Kota Bengkulu (ANTARA) - Kementerian Keuangan melalui Kantor Pelayanan Pajak (KPP) Pratama Satu Bengkulu optimistis kenaikan Pajak Pertambahan Nilai (PPN) dari 11 persen menjadi 12 persen tidak akan berdampak signifikan terhadap daya beli masyarakat maupun inflasi.
Kepala KPP Pratama Satu Bengkulu, Resti Magdalena Sinaga, menjelaskan bahwa berdasarkan hitungan pemerintah, inflasi tetap berada dalam kendali meskipun terjadi penyesuaian PPN.
"Berdasarkan hitungan pemerintah, inflasi saat ini berada pada angka terendah 1,6 persen. Dengan kenaikan PPN dari 11 persen menjadi 12 persen, diperkirakan hanya akan menambah inflasi sebesar 0,2 persen. Pemerintah akan tetap menjaga inflasi sesuai target APBN 2025, yaitu di kisaran 1,5 hingga 3,5 persen," ungkap Resti di Kantor Direktorat Jenderal Perbendaharaan (DJPb) Bengkulu, Selasa.
Resti juga menegaskan bahwa kenaikan PPN 12 persen ini mengacu pada pengalaman sebelumnya, ketika PPN dinaikkan dari 10 persen menjadi 11 persen pada April 2022. Saat itu, dampaknya terhadap inflasi terbukti tidak signifikan.
"Kenaikan inflasi pada 2022 lebih dipengaruhi oleh tekanan harga global dan kebijakan penyesuaian harga BBM, bukan karena kenaikan PPN," tambahnya.
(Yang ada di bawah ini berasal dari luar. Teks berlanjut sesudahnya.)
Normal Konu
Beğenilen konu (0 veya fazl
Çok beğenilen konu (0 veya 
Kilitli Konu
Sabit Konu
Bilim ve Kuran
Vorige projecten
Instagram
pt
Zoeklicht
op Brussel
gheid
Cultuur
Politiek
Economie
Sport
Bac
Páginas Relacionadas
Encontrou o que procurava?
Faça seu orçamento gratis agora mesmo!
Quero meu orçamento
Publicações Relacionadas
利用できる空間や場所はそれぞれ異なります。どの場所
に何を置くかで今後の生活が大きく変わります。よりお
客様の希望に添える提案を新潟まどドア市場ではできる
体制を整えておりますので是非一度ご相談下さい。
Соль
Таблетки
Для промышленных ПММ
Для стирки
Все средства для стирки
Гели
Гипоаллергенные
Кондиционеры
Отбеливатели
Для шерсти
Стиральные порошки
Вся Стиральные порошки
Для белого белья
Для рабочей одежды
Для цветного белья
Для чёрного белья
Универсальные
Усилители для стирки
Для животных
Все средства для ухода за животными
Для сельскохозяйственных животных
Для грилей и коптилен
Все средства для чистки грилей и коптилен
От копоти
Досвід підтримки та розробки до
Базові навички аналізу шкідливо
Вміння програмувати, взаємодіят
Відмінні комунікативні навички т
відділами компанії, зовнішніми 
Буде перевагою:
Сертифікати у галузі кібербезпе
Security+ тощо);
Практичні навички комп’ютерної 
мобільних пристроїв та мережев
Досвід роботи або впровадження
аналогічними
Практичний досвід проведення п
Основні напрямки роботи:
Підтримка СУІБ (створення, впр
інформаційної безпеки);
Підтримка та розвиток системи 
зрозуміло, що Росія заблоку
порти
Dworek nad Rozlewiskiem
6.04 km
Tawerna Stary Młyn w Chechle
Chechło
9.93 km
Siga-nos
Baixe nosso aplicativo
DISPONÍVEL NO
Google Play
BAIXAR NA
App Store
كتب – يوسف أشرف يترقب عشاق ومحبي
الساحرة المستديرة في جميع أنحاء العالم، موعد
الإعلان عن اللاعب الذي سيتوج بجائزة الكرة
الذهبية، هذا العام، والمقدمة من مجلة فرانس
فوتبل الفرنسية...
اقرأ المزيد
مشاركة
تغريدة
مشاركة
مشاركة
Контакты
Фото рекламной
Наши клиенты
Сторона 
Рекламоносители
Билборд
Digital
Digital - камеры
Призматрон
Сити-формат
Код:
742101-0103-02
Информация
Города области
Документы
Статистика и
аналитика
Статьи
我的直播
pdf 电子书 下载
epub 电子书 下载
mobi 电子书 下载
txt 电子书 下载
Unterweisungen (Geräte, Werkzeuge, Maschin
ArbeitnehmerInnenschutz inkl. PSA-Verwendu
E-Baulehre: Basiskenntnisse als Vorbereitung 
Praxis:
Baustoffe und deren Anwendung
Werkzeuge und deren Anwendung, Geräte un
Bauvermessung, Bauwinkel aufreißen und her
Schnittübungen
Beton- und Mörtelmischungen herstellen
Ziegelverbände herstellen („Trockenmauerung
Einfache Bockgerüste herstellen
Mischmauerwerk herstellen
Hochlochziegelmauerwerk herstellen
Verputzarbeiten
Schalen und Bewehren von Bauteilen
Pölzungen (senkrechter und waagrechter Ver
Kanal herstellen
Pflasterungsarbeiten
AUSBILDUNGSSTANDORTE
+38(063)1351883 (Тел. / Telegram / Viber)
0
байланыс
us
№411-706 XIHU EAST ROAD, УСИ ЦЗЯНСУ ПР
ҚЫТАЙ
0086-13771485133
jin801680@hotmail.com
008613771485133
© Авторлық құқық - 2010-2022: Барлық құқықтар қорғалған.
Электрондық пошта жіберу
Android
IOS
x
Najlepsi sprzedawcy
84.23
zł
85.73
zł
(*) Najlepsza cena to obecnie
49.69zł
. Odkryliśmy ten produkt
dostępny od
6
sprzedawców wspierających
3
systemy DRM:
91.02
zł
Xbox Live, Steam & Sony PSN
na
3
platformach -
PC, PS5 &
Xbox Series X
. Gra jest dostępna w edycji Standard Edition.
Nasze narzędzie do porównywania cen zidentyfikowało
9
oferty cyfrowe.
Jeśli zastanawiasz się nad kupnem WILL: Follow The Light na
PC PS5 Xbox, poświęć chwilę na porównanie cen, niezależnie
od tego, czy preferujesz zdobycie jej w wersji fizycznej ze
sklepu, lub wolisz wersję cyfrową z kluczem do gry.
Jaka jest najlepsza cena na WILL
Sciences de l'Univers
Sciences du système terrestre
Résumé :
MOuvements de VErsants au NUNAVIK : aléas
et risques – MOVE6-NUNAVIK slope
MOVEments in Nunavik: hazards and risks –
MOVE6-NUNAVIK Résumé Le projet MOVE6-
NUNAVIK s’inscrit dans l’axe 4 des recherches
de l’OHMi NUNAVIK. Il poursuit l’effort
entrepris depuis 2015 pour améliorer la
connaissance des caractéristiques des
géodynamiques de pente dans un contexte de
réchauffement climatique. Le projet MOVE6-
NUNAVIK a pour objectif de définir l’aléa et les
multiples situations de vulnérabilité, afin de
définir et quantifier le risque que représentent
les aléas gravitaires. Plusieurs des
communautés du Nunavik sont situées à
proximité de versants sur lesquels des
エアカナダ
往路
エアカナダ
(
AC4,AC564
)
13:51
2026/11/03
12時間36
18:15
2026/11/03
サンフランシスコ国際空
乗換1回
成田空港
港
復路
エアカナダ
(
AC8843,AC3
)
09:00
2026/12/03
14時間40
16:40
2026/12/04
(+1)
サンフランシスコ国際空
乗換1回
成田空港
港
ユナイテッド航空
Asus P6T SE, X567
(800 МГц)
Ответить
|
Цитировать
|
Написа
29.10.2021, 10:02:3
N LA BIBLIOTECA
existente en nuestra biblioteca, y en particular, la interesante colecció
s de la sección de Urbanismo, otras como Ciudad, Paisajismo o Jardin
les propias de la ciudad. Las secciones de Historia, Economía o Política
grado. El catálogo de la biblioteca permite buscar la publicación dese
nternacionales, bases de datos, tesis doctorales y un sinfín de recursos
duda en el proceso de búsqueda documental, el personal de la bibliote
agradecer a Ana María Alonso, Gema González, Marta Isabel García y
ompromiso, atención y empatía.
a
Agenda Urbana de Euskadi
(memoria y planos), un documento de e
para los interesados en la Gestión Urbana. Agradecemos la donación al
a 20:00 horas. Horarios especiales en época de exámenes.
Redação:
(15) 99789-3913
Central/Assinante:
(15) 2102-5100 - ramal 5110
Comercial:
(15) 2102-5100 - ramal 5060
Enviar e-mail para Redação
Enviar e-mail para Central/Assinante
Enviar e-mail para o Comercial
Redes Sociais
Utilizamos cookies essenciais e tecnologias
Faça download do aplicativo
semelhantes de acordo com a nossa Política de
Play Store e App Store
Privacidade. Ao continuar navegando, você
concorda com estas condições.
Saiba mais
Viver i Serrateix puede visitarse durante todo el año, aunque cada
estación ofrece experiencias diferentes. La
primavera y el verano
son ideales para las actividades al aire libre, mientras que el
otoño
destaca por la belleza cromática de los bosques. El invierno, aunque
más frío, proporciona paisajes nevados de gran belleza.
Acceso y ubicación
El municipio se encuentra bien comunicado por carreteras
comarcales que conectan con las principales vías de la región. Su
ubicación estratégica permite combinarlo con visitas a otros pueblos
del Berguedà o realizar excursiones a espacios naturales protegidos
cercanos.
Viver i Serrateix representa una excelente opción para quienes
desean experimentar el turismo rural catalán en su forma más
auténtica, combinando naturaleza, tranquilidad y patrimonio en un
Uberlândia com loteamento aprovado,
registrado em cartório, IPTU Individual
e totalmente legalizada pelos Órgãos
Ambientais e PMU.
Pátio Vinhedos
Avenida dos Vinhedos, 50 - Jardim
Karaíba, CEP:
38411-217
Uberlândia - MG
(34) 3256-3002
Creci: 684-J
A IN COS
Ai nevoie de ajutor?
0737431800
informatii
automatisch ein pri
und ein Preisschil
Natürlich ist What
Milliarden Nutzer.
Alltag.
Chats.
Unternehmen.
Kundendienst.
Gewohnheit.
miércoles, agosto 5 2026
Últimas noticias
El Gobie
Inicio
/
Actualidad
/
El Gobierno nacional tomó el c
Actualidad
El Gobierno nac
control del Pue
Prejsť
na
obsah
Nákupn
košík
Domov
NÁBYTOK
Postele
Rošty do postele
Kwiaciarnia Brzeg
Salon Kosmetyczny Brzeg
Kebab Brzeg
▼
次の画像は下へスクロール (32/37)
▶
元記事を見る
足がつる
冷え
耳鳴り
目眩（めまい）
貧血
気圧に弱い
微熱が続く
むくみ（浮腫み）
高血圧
Kenaikan PPN ini diperkirakan hanya menambah harga barang sebesar 0,9 persen bagi konsumen. Dengan skema kenaikan bertahap sejak 2022 hingga 2025, Resti meyakini daya beli masyarakat tidak akan tertekan secara signifikan.
Selain itu, pemerintah pusat telah menyiapkan berbagai paket insentif ekonomi untuk mendukung masyarakat kurang mampu. Di antaranya adalah bantuan pangan untuk 16 juta keluarga dan program kesejahteraan lainnya, yang bertujuan menjaga stabilitas ekonomi serta mendorong daya beli masyarakat.
Langkah pemerintah ini menunjukkan komitmen untuk menjaga keseimbangan antara penerimaan negara dan perlindungan terhadap kesejahteraan rakyat.